Microsoft Transmits Malware and Back Doors to GNU/Linux Servers, Media Points the Finger at Everyone But Microsoft's Servers
The "supply chain" risk is Microsoft-controlled
First, some good news. For nearly a week now we've seen almost no slopfarms showing up in Google News. We are increasingly certain there's a cull going on. Like Microsoft, Google is beginning to openly and publicly recognise slop sucks. Wait till energy prices triple/treble (we're only at the start of it all!).
In worse news, Google News did boost lots of sites which speak of Microsoft NPM delivering malware and back doors while pointing the finger at everyone but Microsoft (the latest to take the blame is North Korea).

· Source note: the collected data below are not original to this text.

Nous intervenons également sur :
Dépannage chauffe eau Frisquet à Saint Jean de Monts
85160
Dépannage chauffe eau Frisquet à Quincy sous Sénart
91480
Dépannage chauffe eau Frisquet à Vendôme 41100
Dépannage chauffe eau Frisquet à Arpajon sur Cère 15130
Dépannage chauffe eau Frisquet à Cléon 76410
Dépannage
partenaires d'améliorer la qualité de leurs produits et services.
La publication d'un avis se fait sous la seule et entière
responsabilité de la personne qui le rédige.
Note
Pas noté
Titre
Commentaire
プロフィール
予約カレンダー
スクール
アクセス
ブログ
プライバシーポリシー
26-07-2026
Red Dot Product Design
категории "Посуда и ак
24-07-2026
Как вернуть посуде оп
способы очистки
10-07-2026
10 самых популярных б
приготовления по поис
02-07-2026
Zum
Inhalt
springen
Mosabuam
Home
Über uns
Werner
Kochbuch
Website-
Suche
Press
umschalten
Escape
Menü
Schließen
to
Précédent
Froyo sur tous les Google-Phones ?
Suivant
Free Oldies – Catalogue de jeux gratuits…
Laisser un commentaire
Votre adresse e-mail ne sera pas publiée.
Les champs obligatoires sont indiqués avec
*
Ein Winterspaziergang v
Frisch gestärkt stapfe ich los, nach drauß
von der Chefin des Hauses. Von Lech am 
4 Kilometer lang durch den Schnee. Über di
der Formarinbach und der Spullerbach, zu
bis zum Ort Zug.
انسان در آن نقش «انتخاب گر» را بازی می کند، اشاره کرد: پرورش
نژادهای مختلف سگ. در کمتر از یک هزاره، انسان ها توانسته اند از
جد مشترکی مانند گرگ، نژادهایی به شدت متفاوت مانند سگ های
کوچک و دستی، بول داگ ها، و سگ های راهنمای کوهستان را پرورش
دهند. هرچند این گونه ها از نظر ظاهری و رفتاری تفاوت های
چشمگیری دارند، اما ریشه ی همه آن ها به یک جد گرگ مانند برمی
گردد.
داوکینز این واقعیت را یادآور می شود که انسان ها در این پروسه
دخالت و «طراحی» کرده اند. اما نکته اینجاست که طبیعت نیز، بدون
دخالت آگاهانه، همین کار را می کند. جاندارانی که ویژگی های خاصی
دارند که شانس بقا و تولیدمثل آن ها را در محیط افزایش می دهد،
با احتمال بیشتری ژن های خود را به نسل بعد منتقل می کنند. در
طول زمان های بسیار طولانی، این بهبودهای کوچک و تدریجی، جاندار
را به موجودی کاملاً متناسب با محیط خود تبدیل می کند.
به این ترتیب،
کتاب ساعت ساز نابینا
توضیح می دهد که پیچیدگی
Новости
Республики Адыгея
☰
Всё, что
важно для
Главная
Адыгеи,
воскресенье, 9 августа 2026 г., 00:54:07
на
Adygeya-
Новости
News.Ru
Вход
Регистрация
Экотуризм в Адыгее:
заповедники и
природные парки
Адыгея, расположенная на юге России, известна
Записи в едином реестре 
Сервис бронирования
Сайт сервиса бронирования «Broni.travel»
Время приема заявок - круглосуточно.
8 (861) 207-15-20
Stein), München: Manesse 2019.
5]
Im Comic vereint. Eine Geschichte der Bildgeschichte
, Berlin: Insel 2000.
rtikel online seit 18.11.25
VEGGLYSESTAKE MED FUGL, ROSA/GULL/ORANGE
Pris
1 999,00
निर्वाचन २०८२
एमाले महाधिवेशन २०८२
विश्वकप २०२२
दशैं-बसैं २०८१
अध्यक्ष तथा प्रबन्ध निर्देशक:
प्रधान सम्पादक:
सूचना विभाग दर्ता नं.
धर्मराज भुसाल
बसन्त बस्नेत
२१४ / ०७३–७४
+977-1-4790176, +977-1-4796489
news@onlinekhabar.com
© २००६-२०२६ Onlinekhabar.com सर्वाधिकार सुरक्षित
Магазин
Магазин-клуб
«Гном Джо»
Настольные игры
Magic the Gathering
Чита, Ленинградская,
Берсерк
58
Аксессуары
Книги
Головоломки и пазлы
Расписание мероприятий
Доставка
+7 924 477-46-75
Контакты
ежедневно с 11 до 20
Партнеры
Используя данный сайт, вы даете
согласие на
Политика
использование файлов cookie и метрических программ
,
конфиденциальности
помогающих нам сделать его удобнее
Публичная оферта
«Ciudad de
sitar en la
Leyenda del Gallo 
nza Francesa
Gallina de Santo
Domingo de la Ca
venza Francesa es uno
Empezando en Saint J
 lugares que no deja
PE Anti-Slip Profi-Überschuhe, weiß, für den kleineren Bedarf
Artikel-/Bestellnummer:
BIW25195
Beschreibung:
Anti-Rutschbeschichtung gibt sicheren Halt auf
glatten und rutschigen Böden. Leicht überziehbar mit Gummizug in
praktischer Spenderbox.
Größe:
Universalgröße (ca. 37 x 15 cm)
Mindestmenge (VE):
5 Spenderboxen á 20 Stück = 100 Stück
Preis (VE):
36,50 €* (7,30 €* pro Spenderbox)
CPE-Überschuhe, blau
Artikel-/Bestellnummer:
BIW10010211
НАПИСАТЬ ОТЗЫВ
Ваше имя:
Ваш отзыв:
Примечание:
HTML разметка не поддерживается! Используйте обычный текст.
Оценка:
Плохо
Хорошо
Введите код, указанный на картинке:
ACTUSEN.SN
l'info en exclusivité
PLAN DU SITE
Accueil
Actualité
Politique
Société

We've moreover notice the slopfarm linuxsecurity.com going ahead with another kind of misdirection ("The npm Supply Chain Problem: Why Installing Packages Executes Untrusted Code").
Well, this "Supply Chain" is Microsoft. Yet nobody in the media points the finger at it*. Maybe if it impacted NASA like Outlook did, more media site would point the finger in the right direction.
Is Microsoft too poor to vet and check what it hosts and transmits? If Mozilla and Automattic have enough "human resources" for this, why not Microsoft? █
_____
* This same media sure fancies painting Microsoft as a security hero. What a crock. From the latest security leftovers:
-
Cookie-controlled PHP webshells: A stealthy tradecraft in Linux hosting environments [Ed: When Microsoft covers "Linux"...]
-
Hacker News ☛ Microsoft Details Cookie-Controlled PHP Web Shells Persisting via Cron on Linux Servers [Ed: Microsoft looking for ways to demonise Linux instead of plugging Windows back doors]
Threat actors are increasingly using HTTP cookies as a control channel for PHP-based web shells on Linux servers and to achieve remote code execution, according to findings from the Microsoft Defender Security Research Team.